I have just got my copy of Stephen Few’s new book “Now You See it”, which I had bought from Amazon without even cracking the cover for a preview and I have to say it’s a very impressive effort. Following on from Few’s previous excellent books Designing Information Dashboards and Show Me the Numbers, this new book carries on his excellent work on data representation and quantitative presentation. Even better, the new book makes specific recommendations regarding user interaction with interfaces. Best of all, it provides a practical methodology for grappling with data representation problems, something which has been sorely lacking in the literature (e.g., the work of Tufte). Go. Buy. Now.
Last week at Tinker.it!, we installed the “Centograph” at St. Paul’s School for Boys (London). This project is a real-life histogram, that moves its bars according to data values retrieved from Google. When you enter a search term into the computer, Centograph queries the Google News Archive for a list of related news articles over the past 100 years. The archive returns a timeline of articles sorted according to date. The bars on the graph then change height to display a histogram of the relative number of news articles for each decade. Details and video are on the Tinker.it! website.

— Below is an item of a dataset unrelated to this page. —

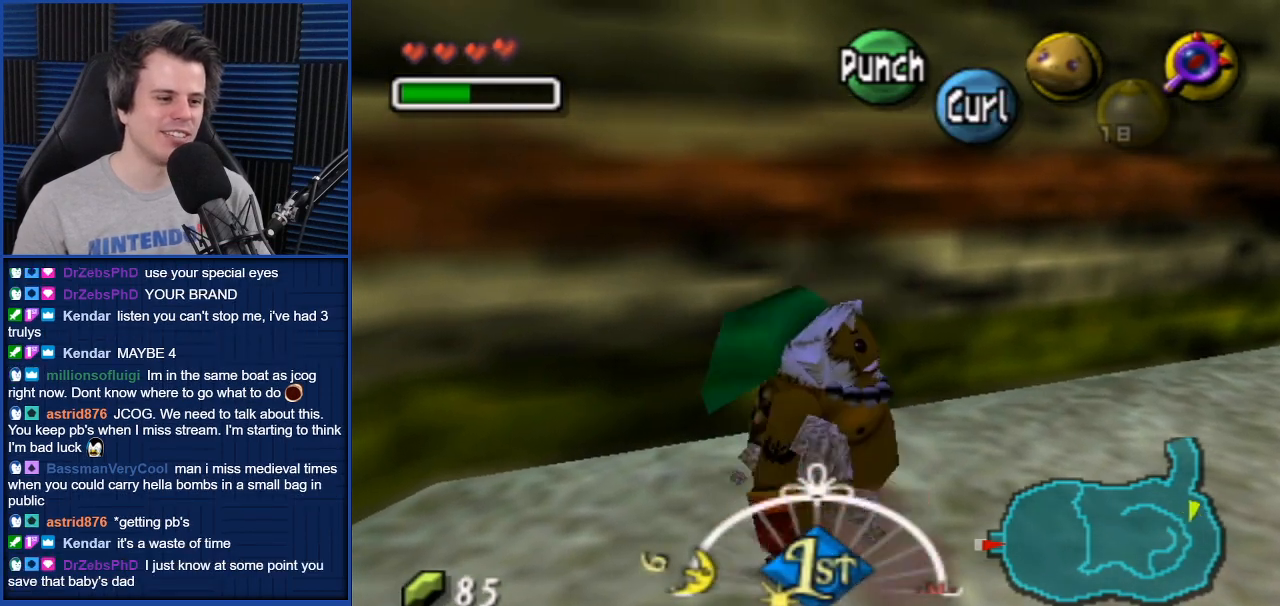
{"buttons": [], "left_stick": "up-right", "right_stick": "center", "events": [[434, "left_stick", "up-right"]]}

The BBC have stopped by our offices at Tinker.it! to review a bunch of different Arduino projects. There was a great deal of gaffer taping, shuffling about, rigging lights, posing and sweating. The upside will be much better quality video footage of the Brockenspiel in action than there is already - and I didn’t even have to open up Final Cut Pro to do it. After being coaxed to explain what a microcontroller is in the simplest terms possible (and several takes to get it right), I think I could hardly put two words together anymore.
Last year at Dorkbot London I gave a demonstration of the Brockenspiel and fielded a few questions afterwards. Some clever guy in the audience asked if I could hook up a bar code reader - a thought I’d had but not implemented. When I said it would probaly work just fine, as long as the serial protocol is the same, someone in the audience called out “Hang on a minute, I’ve got a barcode reader around here!” (Only at Dorkbot!) Hidden in the depths of Limehouse Town Hall, he hauled out the reader, and by a stroke of luck, it worked. We were playing the music on beer bottles in a matter of minutes. Later, I made a quick video to demonstrate the concept.

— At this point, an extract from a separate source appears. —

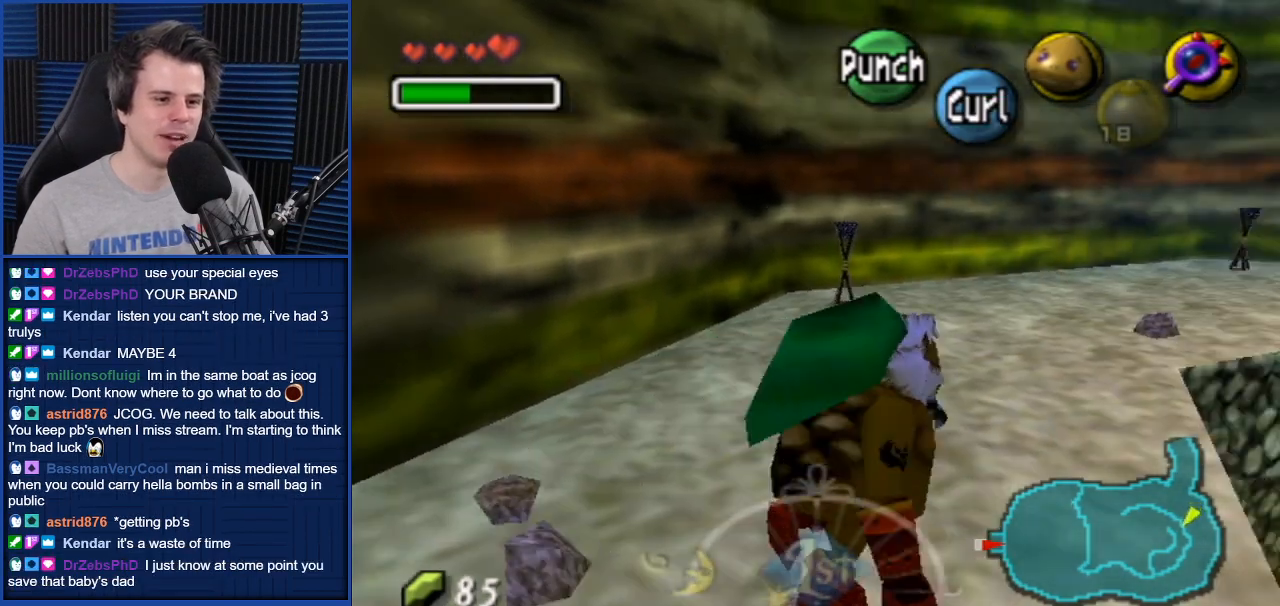
{"buttons": ["A"], "left_stick": "up-right", "right_stick": "center", "events": [[167, "A", "down"]]}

In the thick soup of information in everyday life, I’m often swimming in the flotsam of crap graphics and misleading diagrams. A recent edition of the Times of London (22 Apr 09, p. 3) provides not one, but two classic examples in a single graphic sidebar. In discussing the recent £3B profits of the biggest UK supermarket Tesco, the graphic uses a histogram to illustrate the number of Tesco stores worldwide. Normally, a straightforward info graphic, but in this case, one of the values is substantially larger than all of the others. The result is the histogram contains several similarly-sized bars and one outlier that exceeds the available space. To solve this layout problem, some clever designer has slashed the end of the bar as a visual indication that some of it has been snipped out. This technique works fine in situations such as circuit diagrams, where the main task of the reader is to understand connections, and not the area or proximity of components. However, the main function of bars in a histogram is to provide a visual aid for comparison of the relative sizes of the values encoded (number of Tesco stores). The differences among the values can be perceived pre-attentively - they are apprehended all-at-once, without having to make a calculation or even to compare the bars. This “built-in” capability of our visual perception and as such, are extremely powerful for organising and presenting information. By snipping out the missing portion of the top bar, a false perception is created about the true relative sizes of the quantities that have been encoded. A better solution would have been to avoid this entirely, to choose adifferent layout such as a landscape orientation for the callout graphic, or to simply list the numbers as a table.
The second faux pas in this graphical car crash is an illustration of Tesco’s regional sales, using four adjacent circles. These circles are extremely problematic. Several studies have shown that we are very poor at accurately discriminating the relative areas of circles, often falling victim to quite a large error.
These two examples illustrate a common mistake in diagrammatic representation: poor graphical encoding.